Zeewiermin

© Getty
Stephanie Rogeau
Stephanie Rogeau Medewerker KW

Geen boeiender ras dan het West-Vlaamse, vindt ook Stephanie Coorevits. De schrijfster, psychologe en televisiemaakster laat zich graag inspireren door de West-Vlamingen en hun gewoontes.

Toen ik jong was, had ik niet veel vriendinnen. Gelukkig altijd wel eentje, een ‘beste’, zodat het nooit té eenzaam werd. Sinds ik ouder ben en niet meer zo bang om mezelf te zijn, heb ik drie heel goeie vriendinnen.
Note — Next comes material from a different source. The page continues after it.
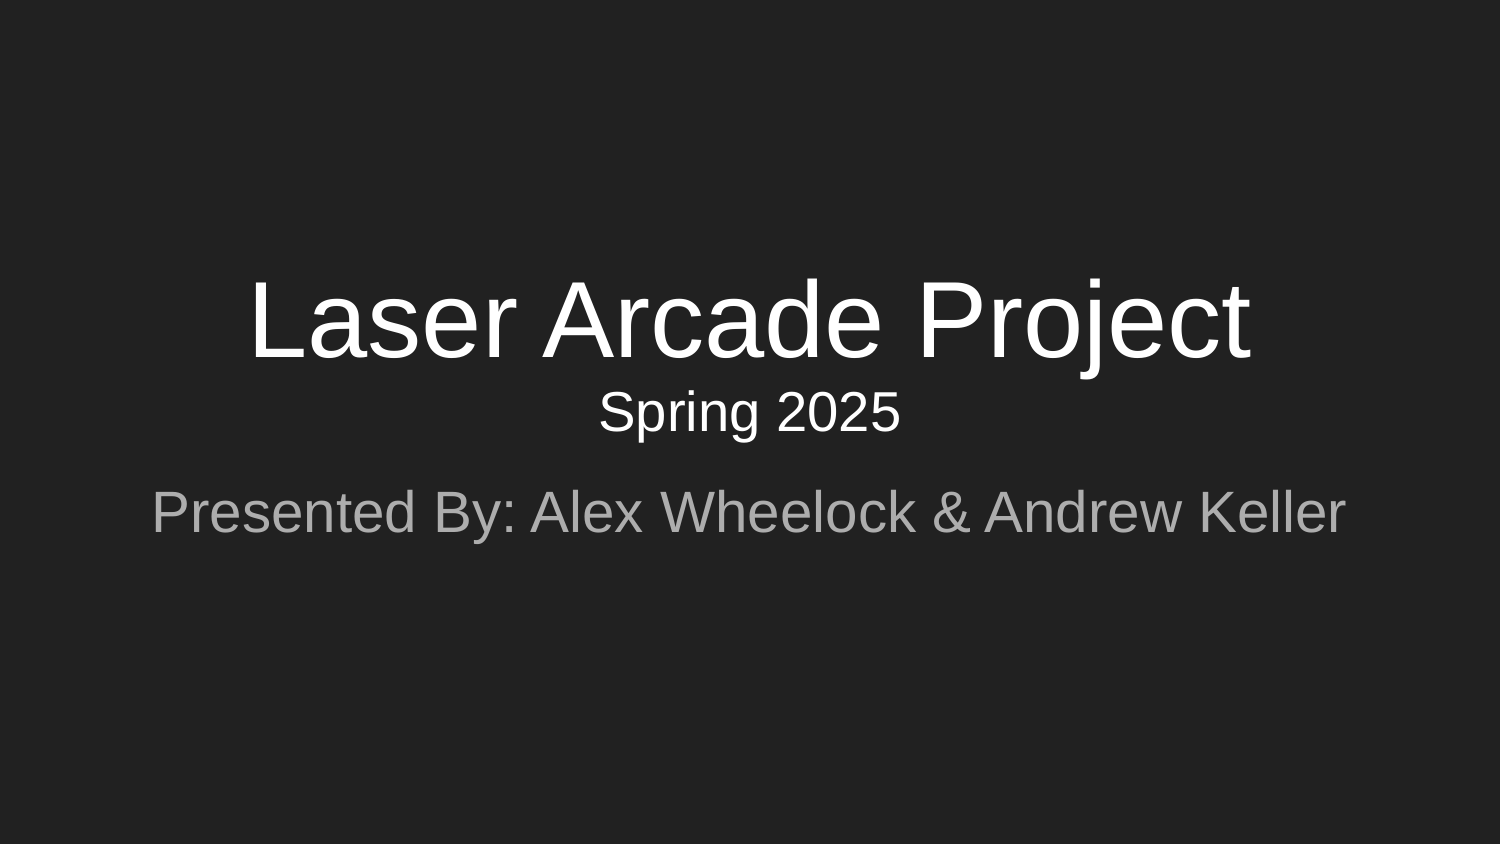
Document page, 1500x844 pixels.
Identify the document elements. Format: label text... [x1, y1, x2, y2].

subtitle Presented By: Alex Wheelock & Andrew Keller [51, 464, 1449, 595]
title Laser Arcade Project Spring 2025 [51, 122, 1449, 459]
Alle drie erg verschillend en alle drie appellerend aan een ander deel van mijn persoonlijkheid.

Een van hen is Barbara. Ik leerde haar kennen op het werk en iedereen die haar ontmoet, houdt van haar. Ze is lief, slim, sterk, grappig en straalt kalmte uit. Met Barbara kan je goed praten over het leven maar je kan er ook heel goed pintjes mee gaan drinken, op festivals bijvoorbeeld. Barbara is bedachtzaam en rustig en zegt altijd waar het op staat, zelfs als je eigenlijk liever iets anders wil horen. Voor mij is ze uitzonderlijk maar zij ziet dat zelf niet zo. Want zoals het een West-Vlaamse betaamt, is ze bescheiden op het belachelijke af. Nooit zal ze zichzelf in het middelpunt plaatsen en hoewel ze daar thuishoort, maakt dat haar net zo prachtig.

Kinderen die er nooit echt helemaal bij horen, worden vaak de interessantste volwassenen

Momenteel ben ik een paar dagen met Barbara aan zee en gisteren vertelde ze me, tijdens een wandeling op het strand, dat ze als kind van zeewiermin speelde. “Zeewiermin?,” herhaalde ik proestend, “als in: meisje van het zeewier?” “Ja,” zei ze, “ik hoefde niet per se een zeemeermin te zijn. Ik zocht een hoop wier uit en ging daar dan in rollen. Ik verkocht ook zeewier maar daar bleek weinig interesse voor te zijn. Alleen mijn moeder kwam af en toe een kilo kopen. En dan alleen nog omdat ze moest van mij.” Ik kwam haast niet meer bij van het lachen maar tegelijk liep mijn hart over van liefde voor de kleine Barbara die als enig kind dacht: “Laat de anderen maar van zeemeermin spelen. Ik voel me goed tussen het zeewier.”

Kinderen die er nooit echt helemaal bij horen en altijd een klein beetje anders denken dan de andere kinderen, worden vaak de interessantste volwassenen. Daar ben ik van overtuigd. Ik was het kind dat in het slib op het strand lag te rollen, dus een zeewiervriendin zou de max geweest zijn. Maar hoe graag ik haar toen ook al had gekend, het belangrijkste is dat ze nu mijn vriendin is. En dat voor altijd zal blijven. Daar ben ik wel zeker van.